アメリカの社会学において、日本という対象はニッチである。その中でも少子化に絞ると、さらにニッチになる。もちろん、人口学では、日本を含む東アジアの少子化はホットなトピックである。
アメリカで日本の少子化の専門家をしてる巨匠は、私の認識では2人いる。一人はハーバードにいて、最近リタイアした。もう一人はプリンストンにいて、私の師匠である。
いま、友人でもう一人の巨匠を指導教員に持った人と論文を書いている。特集論文で、彼が日韓比較をしたいということで、連絡してきてくれた。
彼との共著で学ぶことはたくさんあるのだが、その一つに、巨匠たちが注目してたポイントの違いを感じることができたということがある。
ざっくりいうと、私の指導教員は少子化を考える上で結婚の役割を強調する。日本を含む東アジアの少子化は、基本的に結婚の遅れと減少がカギになるというのが、彼の考えである。この主張は全くもって正しい。例外は中国だろうが、中国は最近発展してきた国であり、その他の東アジア(日本、韓国、台湾、および香港やシンガポールも広義の東アジアである)は、どれも経済的に高所得である。これらの国では、結婚が重要と考える。
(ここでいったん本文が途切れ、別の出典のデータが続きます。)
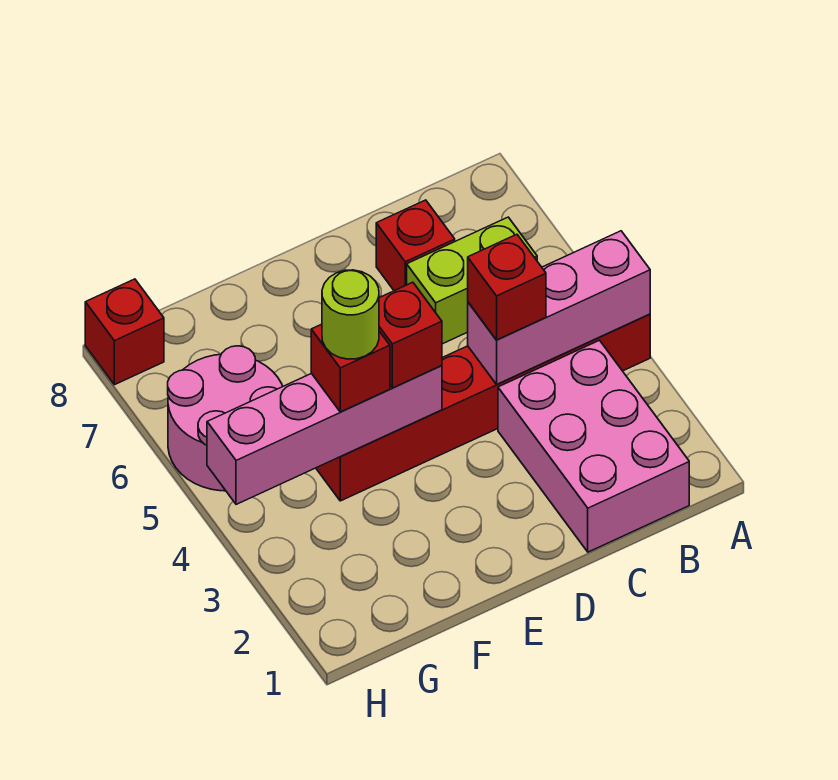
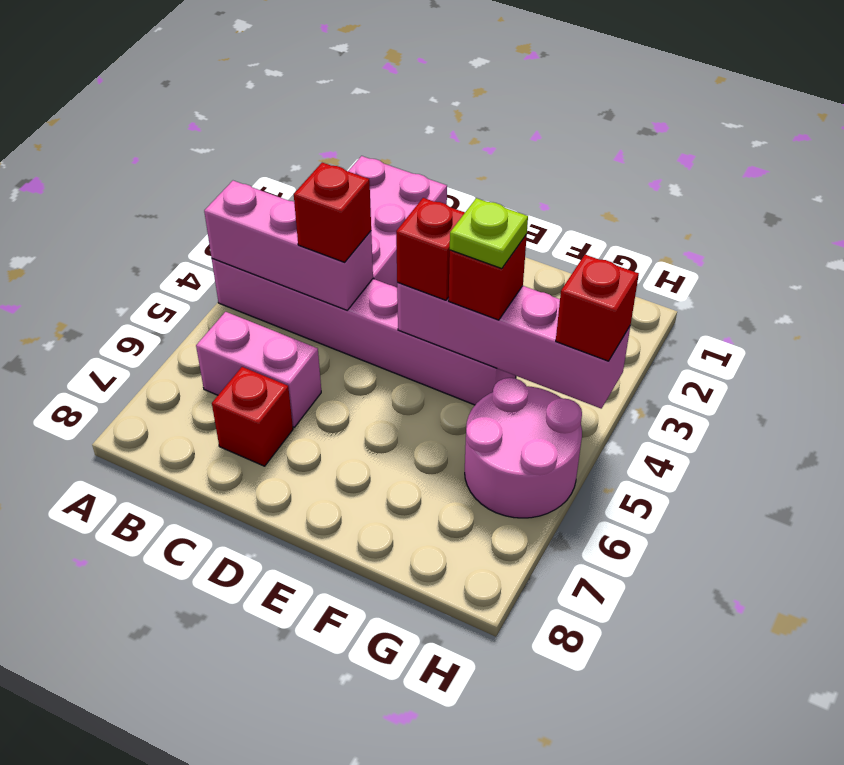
red brick A4:F4 level 1 -> pink brick A4:F4 level 1
lime brick B6:C6 level 1 -> pink brick B6:C6 level 1
lime round brick F4 level 4 -> lime plate F4 level 4
red brick H8 level 1 -> red brick H4 level 3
一方で、もう一人の巨匠の方は、結婚よりも(追加)出生自体に注目する。具体的には、職場環境が夫婦の分業にどのように影響するのか、あるいは分業を通じて、労働市場の変数が夫婦の追加出生力にどのように影響するのか、そういったことに関心がある。
東アジアでは結婚せずに子どもを持つ人が少なく、結婚は出生の前提条件である。したがって、結婚を飛ばして出生に向かうのは必ずしも首肯しない時はある。その意味で、私も師匠の考えに影響されているのかもしれない。
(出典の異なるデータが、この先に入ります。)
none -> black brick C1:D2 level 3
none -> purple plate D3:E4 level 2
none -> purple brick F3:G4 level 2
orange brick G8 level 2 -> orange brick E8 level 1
ともあれ、ひとまず巨匠同士のニュアンスの違いはそこにあるのだと改めて思った。そういうニュアンスの違いは話してたりして感じていたことではあったけれど、今は共著の形で論文に違いが現れているのが面白いところである。
プリンストンの巨匠は、結婚を見れば少子化はだいたいわかると考える。これに対して、ハーバードの巨匠は結婚だけではわからない少子化の要因に着目している。両方間違っていない、見てるポイントの違いである。そうした視点の違いは、弟子に受け継がれている。